Saturday, Jan. 30, 2010

Clinging to hope and home

State budget cuts mean that more money for mental health programs likely isn't coming

Elected and appointed officials said the psychological trauma spawned by home foreclosures in Merced County poses a serious challenge, but that recent cuts to state mental health funding makes treatment hard to get.

Assemblywoman Cathleen Galgiani (D-Livingston), who represents Merced County, said she planned to call State Sen. Leader Darryl Steinberg Friday afternoon to ask if any emergency funds are available to help homeowners struggling with mental health problems.
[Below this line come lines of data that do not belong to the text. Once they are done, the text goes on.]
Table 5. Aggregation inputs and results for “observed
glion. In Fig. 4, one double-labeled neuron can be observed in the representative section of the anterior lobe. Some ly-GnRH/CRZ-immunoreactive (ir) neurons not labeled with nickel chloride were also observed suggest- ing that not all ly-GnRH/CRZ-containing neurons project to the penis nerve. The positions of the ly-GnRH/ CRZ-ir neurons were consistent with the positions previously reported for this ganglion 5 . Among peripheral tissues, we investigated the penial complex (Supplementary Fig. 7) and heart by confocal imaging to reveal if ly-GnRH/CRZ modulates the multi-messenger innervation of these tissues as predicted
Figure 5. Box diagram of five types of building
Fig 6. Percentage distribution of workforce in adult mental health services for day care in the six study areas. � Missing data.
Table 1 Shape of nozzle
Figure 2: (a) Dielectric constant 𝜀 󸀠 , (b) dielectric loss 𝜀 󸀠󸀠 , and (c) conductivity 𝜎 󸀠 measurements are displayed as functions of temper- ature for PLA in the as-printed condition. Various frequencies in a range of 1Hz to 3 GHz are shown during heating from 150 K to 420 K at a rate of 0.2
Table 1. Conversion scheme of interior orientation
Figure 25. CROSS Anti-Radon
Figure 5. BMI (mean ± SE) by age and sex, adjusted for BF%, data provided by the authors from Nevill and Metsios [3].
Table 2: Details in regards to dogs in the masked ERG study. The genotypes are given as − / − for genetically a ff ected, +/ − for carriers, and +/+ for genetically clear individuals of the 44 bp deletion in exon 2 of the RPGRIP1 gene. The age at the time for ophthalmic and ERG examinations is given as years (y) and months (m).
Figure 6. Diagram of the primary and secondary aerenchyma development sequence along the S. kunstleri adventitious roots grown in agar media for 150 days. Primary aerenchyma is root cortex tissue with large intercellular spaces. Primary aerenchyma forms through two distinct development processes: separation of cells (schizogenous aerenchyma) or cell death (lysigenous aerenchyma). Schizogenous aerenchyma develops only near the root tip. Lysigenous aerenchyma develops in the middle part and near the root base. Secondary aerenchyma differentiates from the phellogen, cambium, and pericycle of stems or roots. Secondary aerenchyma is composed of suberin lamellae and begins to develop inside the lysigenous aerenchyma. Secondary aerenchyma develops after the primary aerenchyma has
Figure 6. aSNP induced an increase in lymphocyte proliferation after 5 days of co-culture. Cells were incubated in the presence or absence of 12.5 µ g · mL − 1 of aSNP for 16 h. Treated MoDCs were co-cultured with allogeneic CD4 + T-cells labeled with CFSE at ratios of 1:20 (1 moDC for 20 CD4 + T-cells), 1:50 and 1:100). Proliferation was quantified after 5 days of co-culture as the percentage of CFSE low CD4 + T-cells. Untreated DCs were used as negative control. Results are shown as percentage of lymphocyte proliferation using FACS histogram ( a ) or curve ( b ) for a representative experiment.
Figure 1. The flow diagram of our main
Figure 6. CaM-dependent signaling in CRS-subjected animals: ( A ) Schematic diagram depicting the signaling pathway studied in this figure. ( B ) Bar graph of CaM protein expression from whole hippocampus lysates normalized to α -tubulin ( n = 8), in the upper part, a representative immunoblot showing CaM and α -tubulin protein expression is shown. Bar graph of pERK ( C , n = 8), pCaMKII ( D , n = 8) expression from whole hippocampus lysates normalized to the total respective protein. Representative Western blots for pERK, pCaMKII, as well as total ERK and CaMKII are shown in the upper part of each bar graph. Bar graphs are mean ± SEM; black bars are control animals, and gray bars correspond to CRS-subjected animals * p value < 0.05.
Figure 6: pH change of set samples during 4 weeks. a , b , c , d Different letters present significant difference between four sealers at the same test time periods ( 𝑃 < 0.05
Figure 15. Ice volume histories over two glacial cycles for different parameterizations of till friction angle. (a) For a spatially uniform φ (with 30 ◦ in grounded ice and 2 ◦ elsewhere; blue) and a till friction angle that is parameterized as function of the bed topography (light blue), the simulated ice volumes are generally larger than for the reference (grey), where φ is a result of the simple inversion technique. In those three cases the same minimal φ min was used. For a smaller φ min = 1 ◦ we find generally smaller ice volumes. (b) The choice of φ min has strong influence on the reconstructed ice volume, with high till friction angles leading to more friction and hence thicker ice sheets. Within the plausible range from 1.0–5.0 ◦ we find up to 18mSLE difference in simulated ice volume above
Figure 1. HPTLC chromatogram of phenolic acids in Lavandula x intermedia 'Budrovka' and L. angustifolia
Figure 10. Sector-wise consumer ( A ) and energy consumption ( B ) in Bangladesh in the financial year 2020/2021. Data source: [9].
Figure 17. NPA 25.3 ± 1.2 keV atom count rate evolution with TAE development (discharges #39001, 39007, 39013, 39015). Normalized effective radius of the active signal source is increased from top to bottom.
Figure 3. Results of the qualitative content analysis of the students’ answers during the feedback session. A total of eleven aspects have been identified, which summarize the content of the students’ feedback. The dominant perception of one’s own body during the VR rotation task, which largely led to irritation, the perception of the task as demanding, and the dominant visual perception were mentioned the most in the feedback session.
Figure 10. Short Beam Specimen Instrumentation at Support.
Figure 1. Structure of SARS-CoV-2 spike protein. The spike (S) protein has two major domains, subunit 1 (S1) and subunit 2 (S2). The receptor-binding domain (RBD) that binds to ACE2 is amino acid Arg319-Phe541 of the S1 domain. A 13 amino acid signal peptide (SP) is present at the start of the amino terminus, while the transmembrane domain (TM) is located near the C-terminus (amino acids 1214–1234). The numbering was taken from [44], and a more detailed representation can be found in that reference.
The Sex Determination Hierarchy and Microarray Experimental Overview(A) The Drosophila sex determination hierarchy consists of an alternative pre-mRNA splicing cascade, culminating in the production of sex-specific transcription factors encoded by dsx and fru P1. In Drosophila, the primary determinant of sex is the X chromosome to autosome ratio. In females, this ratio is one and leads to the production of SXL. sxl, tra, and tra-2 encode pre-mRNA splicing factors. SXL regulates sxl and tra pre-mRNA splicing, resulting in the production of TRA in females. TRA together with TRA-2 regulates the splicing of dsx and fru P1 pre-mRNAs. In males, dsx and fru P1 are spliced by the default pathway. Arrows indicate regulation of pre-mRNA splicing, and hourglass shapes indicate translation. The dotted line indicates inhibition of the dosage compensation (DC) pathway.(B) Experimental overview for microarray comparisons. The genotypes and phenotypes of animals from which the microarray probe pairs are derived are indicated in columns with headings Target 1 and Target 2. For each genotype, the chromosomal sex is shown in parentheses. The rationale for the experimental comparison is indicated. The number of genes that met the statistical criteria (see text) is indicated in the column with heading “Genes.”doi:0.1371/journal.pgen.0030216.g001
She plans to ask Steinberg "if there is an emergency fund so that we can do something in the near term to have enough counselors available," Galgiani said.

She also urged residents struggling with stress, anxiety and depression to reach out for help:

"There's a stigma about reaching out and asking for help. There shouldn't be." She added. "I think that in Merced County, we're in depression, people are hurting, people should not be ashamed."

The Sun-Star asked Galgiani and other elected and appointed officials to talk about possible solutions to the mental health crisis outlined in the series "Houses of Blues" that appeared in the newspaper Friday and today.

"I told HUD Secretary Shaun Donovan about that — foreclosure and mental health, about suicide and depression," Congressman Dennis Cardoza (D-Merced) said Friday night. "I told him about baby dolls left out in the bushes as families rush to leave. I told him that it doesn't matter if the baby doll was put there by a hurricane or the foreclosure man. Your child's baby doll is still out on the sidewalk."

Cardoza said he's so upset with the lack of economic help to stem the housing crisis here that he has taken the "unusual step" among D.C. bureaucrats of becoming extremely outspoken.

"When I come back home and meet with my constituents, I can see the stress they're under," he said. "I look in their eyes and I see what they're feeling. And I know how hard it is for them."

As more residents seek help because they're losing their homes, Merced County — with the highest foreclosure rate in the state — lost $1.1 million in state mental health funds last year. It is braced for more cuts in coming months.

Some elected officials warned that increased state aid is unlikely.

"I think the most important thing that we can do is pass national health insurance reform, which provides health insurance for all Americans," said the chairman of the state Assembly Health Committee, Dave Jones, D-Sacramento.

He said that "it would be a big mistake" to make further cuts in state mental health funds for counties. "The problem is that without the voters' willingness to support new revenues, the state doesn't have the resources to expand."

Merced County's mental health chief said Friday that he knows exactly what he needs most to help homeowners cope with the stresses of foreclosure. "Staffing. Just having the staff to provide services," said Manuel Jimenez, director of a mental health department attempting to counsel a growing number of depressed and anxious patients in a county with the highest foreclosure rate in California.

Like other counties, however, Merced County has suffered severe cuts in mental health funding. Jimenez said that after losing nine counselors to budget cuts, his remaining counselors are seeing more patients, a tough job in the best of circumstances.

"Imagine coming in at 8 a.m. and hearing people's terrible stories, and an hour after that you're hearing more terrible stories, and an hour after that, someone else's woes," Jimenez said.